__Source passage__:
──────────

This hasn’t happened yet, but who knows. I bet Gwyneth Paltrow is out there, milking cockroaches, even as I post this.
This week’s Sunday Stills challenge theme is ‘A Bug’s Life.’ (See more offerings here.) My last Sunday Stills post could have worked for this one, but instead I’m going with this fine-looking monkeypod borer beetle (Xystrocera globosa), also known as the raintree borer beetle among several alternative names. This longhorn beetle comes from southeast Asia where it is widely distributed.
As is often the case, it’s the larvae of this beetle that cause problems. They don’t tend to harm healthy trees but will bore into the sapwood of monkeypod trees that are distressed by drought or other reasons. While the damage caused is seldom enough to kill an entire tree, it can result in the loss of limbs.
This one hung out on a wall at work for a couple of days before it disappeared, possibly to a nearby monkeypod tree.
This bug (Physomerus grossipes) is a fairly recent introduction to Hawaii, most likely sneaking in on an imported plant. It’s from the family Coreidae, otherwise known as leaf footed bugs. It feeds by sucking juices out of various plants, including sweet potatoes. I found this one wandering across a window screen, some distance from anything edible.

──────────

__Information supplied__:
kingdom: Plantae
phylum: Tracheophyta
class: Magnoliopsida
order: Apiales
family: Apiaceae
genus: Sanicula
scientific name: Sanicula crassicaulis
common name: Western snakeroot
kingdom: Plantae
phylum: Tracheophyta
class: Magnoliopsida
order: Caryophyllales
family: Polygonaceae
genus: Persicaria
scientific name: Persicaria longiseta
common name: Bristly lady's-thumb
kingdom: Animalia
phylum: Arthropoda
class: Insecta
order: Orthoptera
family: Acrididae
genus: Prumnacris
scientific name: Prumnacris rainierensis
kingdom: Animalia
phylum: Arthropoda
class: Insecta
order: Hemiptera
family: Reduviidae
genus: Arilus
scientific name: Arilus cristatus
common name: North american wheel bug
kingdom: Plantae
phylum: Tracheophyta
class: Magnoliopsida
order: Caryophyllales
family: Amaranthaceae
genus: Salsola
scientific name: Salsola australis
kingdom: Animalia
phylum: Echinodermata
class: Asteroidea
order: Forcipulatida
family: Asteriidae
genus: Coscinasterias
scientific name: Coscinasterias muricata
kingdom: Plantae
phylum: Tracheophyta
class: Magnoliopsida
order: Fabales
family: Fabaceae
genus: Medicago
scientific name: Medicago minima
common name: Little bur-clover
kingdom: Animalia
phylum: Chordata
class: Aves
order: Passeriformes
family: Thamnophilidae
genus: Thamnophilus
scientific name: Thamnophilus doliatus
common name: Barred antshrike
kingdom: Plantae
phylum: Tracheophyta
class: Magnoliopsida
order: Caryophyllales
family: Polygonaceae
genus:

──────────

__Study questions__:
a: Rewrite the part of the Sunday Stills post that begins at the words "As is often" and ends after "loss of limbs.", putting "grubs" in place of "larvae".
b: In the Sunday Stills post, which family does Physomerus grossipes belong to?
You won't need the records.

__Expected results__:
a:
As is often the case, it’s the grubs of this beetle that cause problems. They don’t tend to harm healthy trees but will bore into the sapwood of monkeypod trees that are distressed by drought or other reasons. While the damage caused is seldom enough to kill an entire tree, it can result in the loss of limbs.

b: Coreidae, otherwise known as leaf footed bugs.